Conceptual Linking to Substantive Courses:

  • Agencies:
    Sample linking: Ways in which underlying assumptions of assimilation affect services offered and clients' ability to access and use those services. How does this reading illustrate the need for social agencies, for more generalized agencies, for what Bolman and Deal would call "leadership" AND "management"? How does this reading suggest ways in which we could be more effective in rendering help, and what is the reading's relationship to a "safety net" for those who need help?

  • Criminal Justice:
    Sample linking: Ways in which some groups are underrepresented in the unstated assumptions of our theories. How does this reading serve to illustrate adversarialism, mutuality, retribution, revenge, illocutionary understanding, the definition and operation of the criminal justice system?

  • Law:
    Sample linking: Extent to which laws are made on the assumption that we are all essentially assimilated to the dominant culture. How does this reading help us see the need for contextual readings in law? How does it relate to our natural instincts to seek some kind of natural law? What facts and principles does the reading offer for discourse that could clarify for Others validity claims presented by an Obscure Other?

  • Moot Court:
    Sample linking: Ways in which to make validty claims of harm understood by those who have never experienced many of the world's different perspectives.
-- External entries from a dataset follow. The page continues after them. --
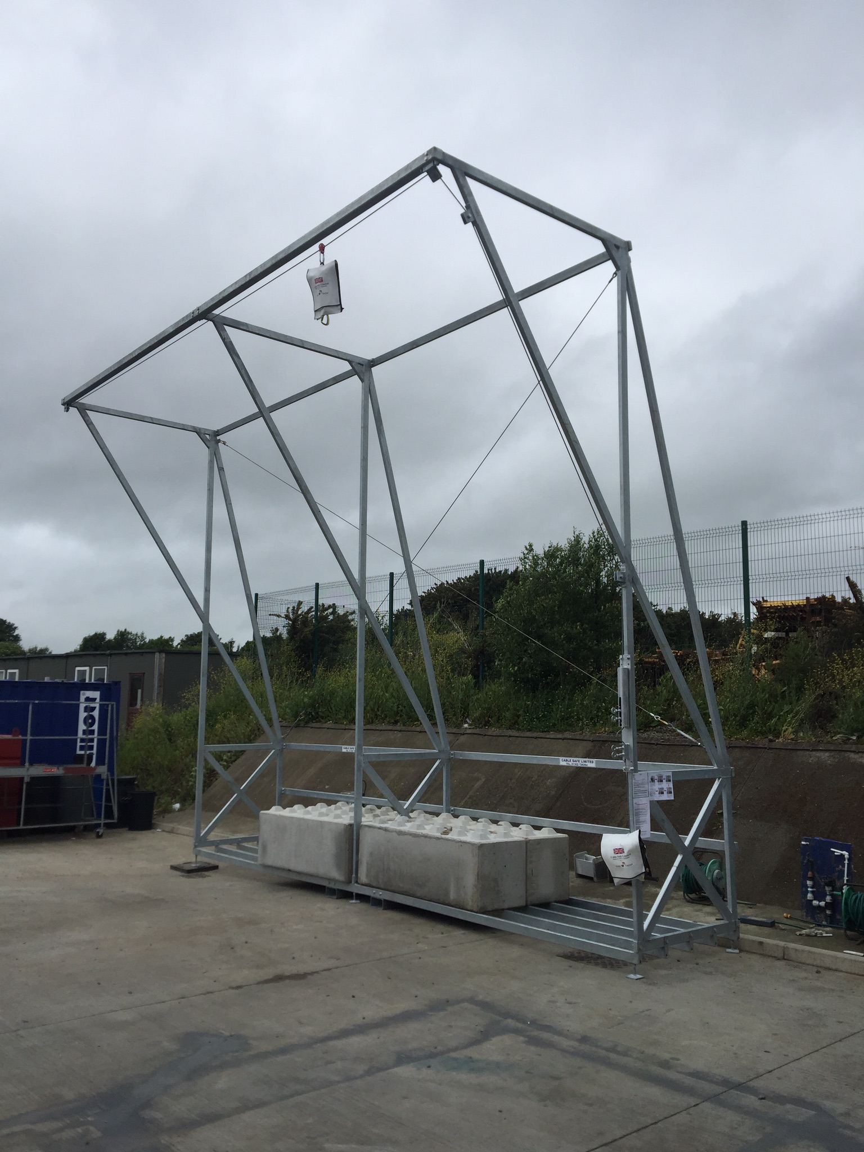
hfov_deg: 48.2
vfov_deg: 61.7
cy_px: 576
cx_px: 432
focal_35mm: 29
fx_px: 965
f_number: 2.2
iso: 32
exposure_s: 1/3597
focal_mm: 4.15
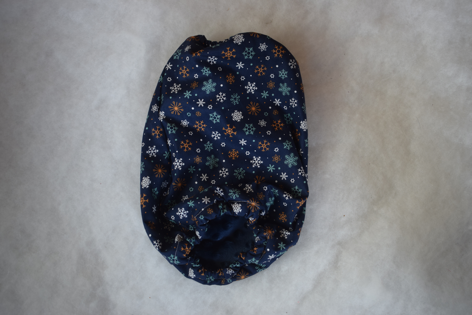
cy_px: 158
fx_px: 492
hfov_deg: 51.3
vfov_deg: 35.5
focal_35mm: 38
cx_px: 236
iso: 450
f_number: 4
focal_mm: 25
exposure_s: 1/60
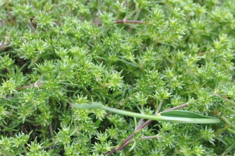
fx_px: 1630
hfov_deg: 8.2
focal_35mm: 250
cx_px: 72
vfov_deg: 5.5
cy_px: 156
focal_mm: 75
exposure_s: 1/160
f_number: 7.1
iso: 400
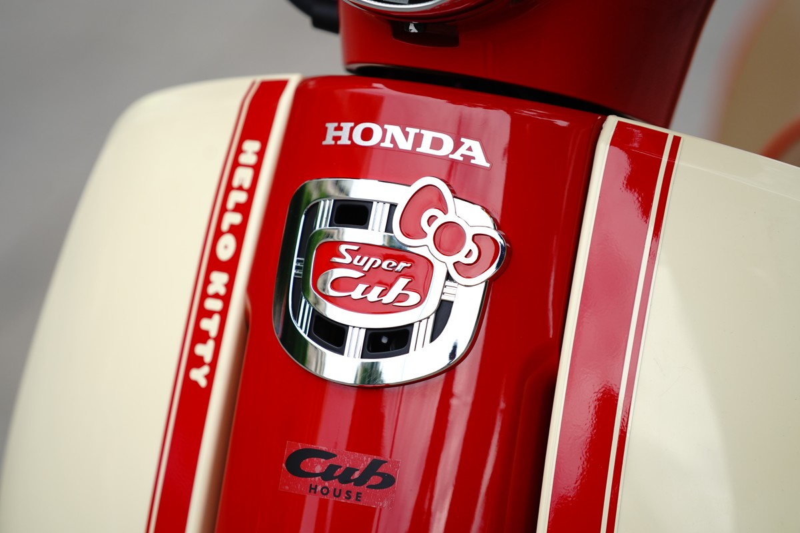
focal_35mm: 194
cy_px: 266
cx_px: 400
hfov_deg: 10.6
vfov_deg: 7.1
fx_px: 4311
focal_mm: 194
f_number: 4
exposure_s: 1/250
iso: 500
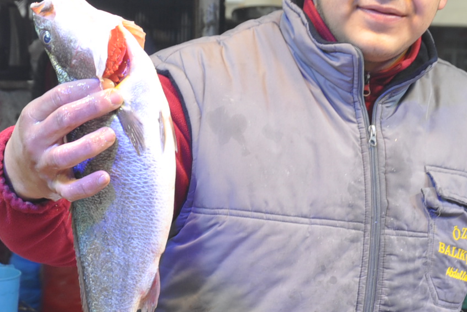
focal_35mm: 152
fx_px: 1972
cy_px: 184
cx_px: 300
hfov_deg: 13.5
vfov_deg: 9.0
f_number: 6.3
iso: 200
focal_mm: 40
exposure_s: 1/40
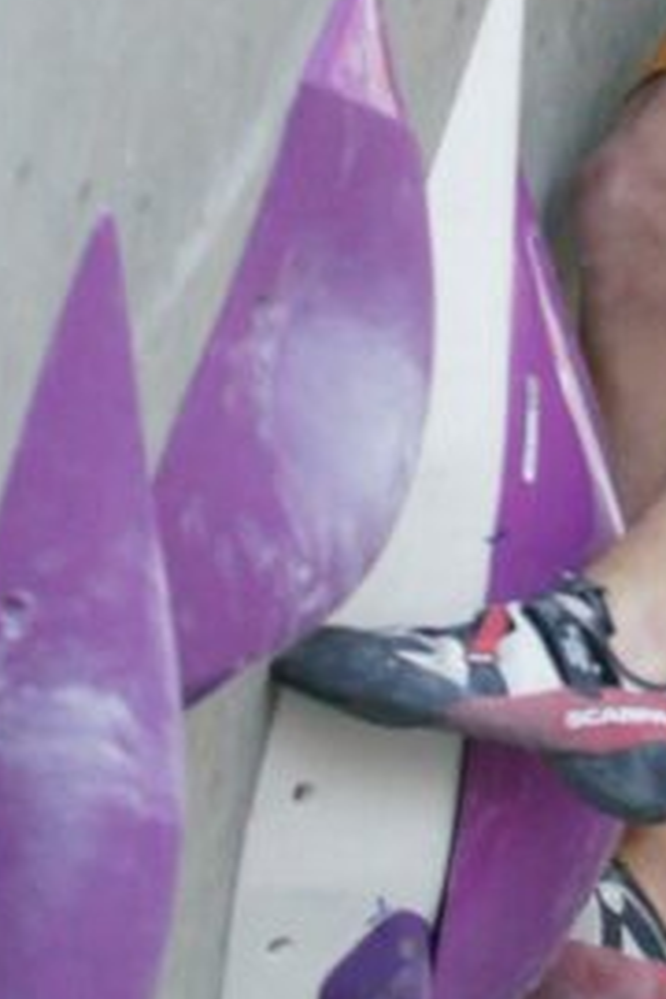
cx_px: 851
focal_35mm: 483
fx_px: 13399
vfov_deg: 4.3
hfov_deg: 2.8
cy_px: -414
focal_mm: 85
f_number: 2.8
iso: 1600
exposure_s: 1/800
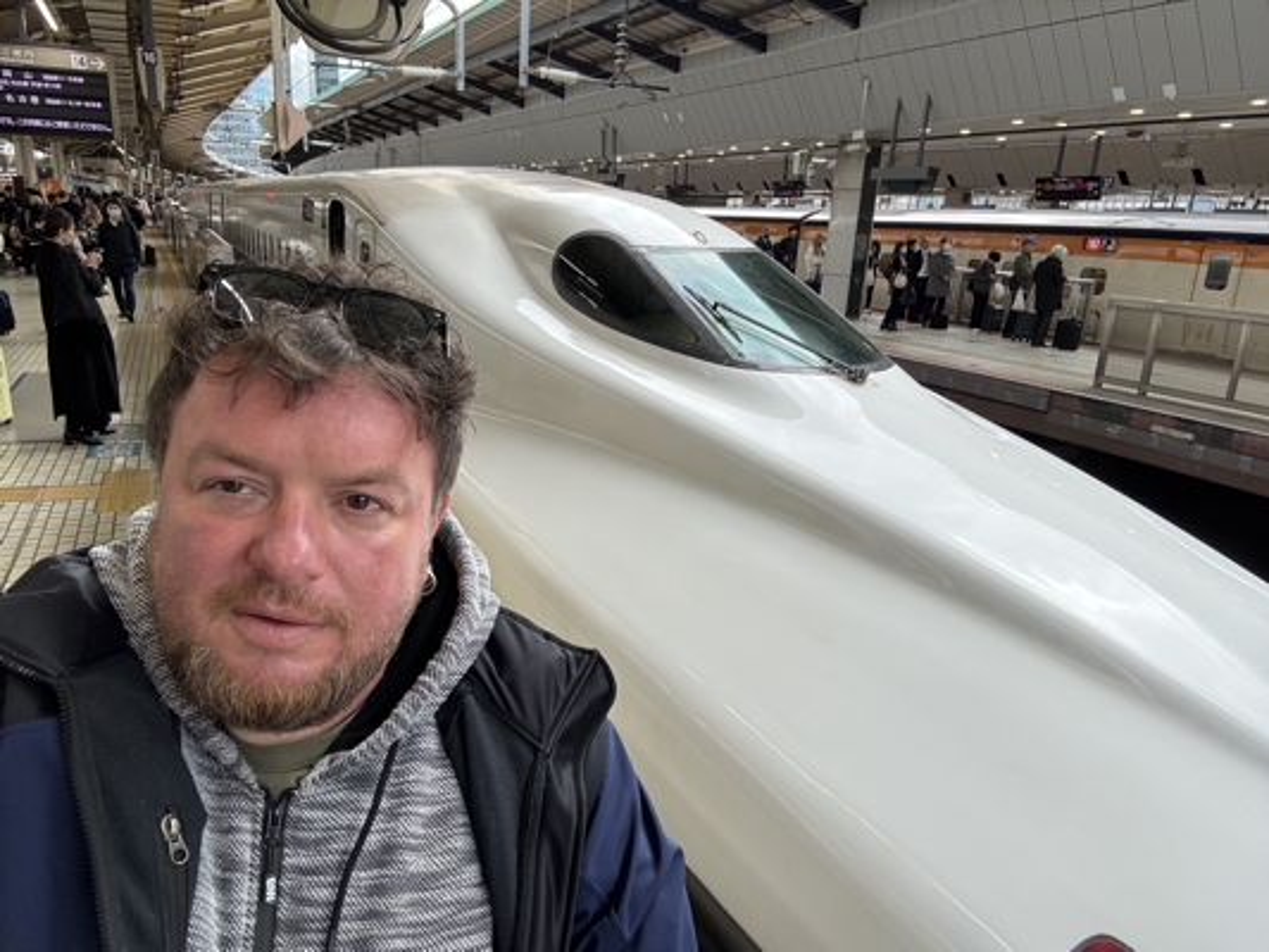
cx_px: 634
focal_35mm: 23
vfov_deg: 58.9
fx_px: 843
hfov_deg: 73.9
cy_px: 476
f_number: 1.9
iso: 40
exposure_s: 1/152
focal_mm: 2.69
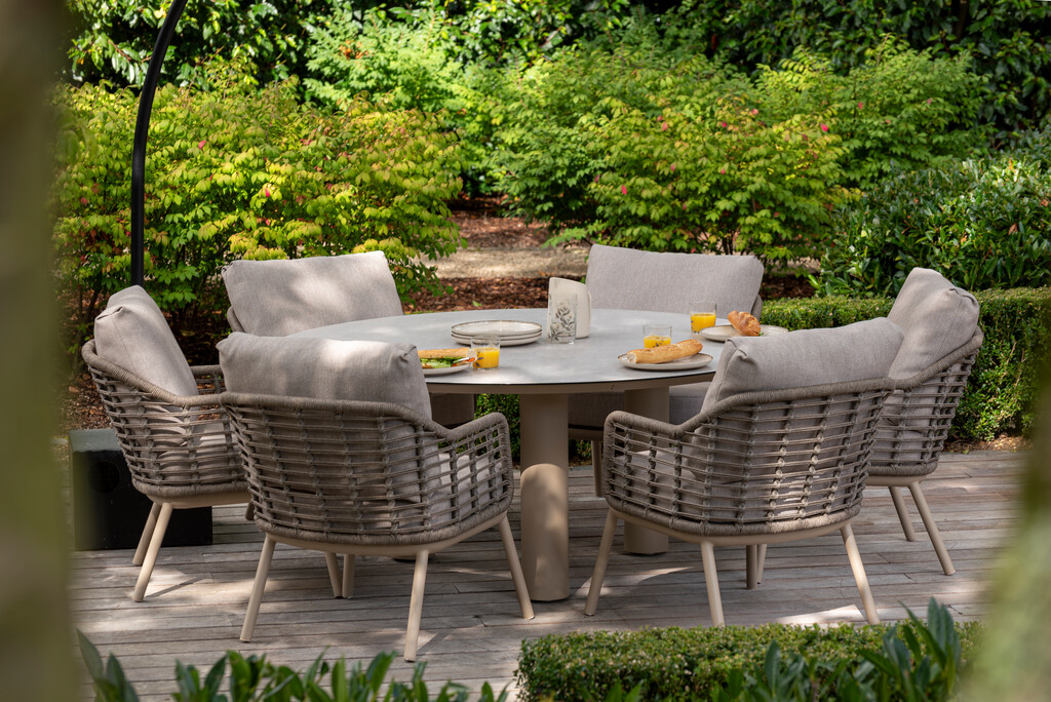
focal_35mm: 110
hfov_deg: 18.6
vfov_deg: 12.5
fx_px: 3213
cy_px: 351
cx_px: 526
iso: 100
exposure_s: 1/100
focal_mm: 110
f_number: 8
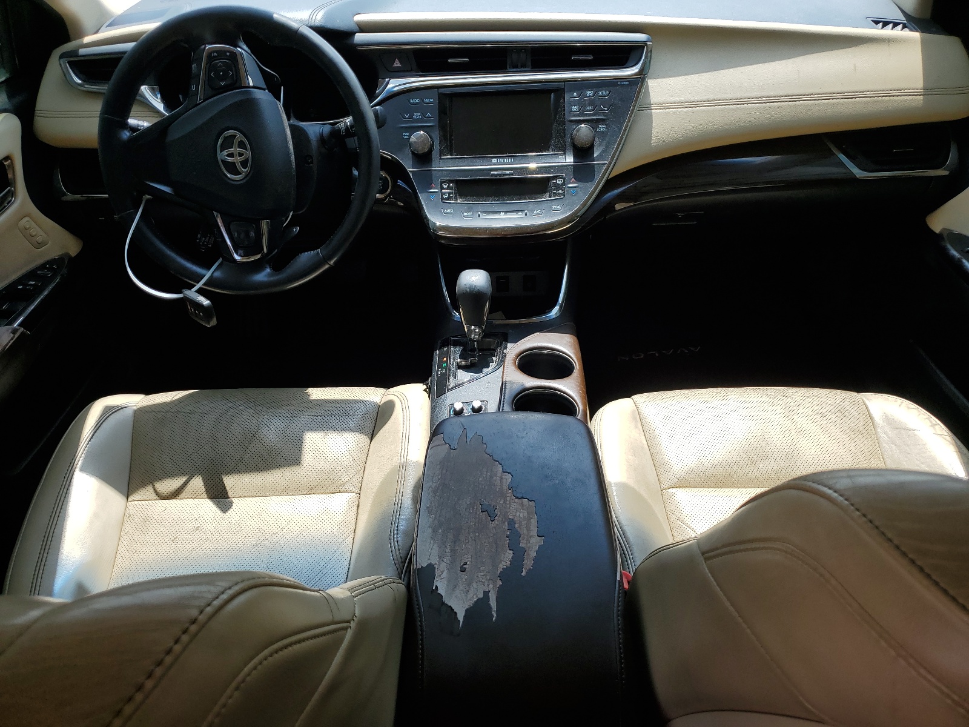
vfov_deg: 53.1
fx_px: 728
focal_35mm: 26
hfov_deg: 67.3
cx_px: 484
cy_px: 364
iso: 50
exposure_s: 1/1111
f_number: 1.5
How can this reading enlighten our praxis in terms of different kinds of discourse, like instrumental, illocutionary, governance?

  • Women in Poverty:
    Sample linking: The culture of poverty and assimilation. How does the reading deal with our underlying assumptions about poverty, especially poverty of the exploited, the NOT- male? What does the reading suggest of the interrelationship between our society and its children, generally cared for by women, often poor?

  • Race, Gender, Class:
    Sample linking: The extent to which silence has been imposed by these affiliations so that domination and discrimination have entered our unstated assumptions in interpersonal relations and the structural context arising from them. What does the reading tell us about exploitation and alternative ways to deal with one another? What does it tell us about institutionalized -isms and our denial of complicity? What does it tell us about our common humanity?

  • Religion:
    Sample linking: The spiritual component. Humans are spiritual creatures, creatures that recognize moments that go beyond ourselves to God, Allah, Isis, Gaia, the Universe, or a deep sense of responsibility to create our own meanng. How does the reading fit into our ability, our need to create such meaning in life?

  • Love !A:
    Sample linking: What's the aesthetic link in this reading? How does it bring us closer to one another as humans? What does it tell us about our need for love, unconditional love, not rewards for doing well or being well, but caring and acceptance for being who we are?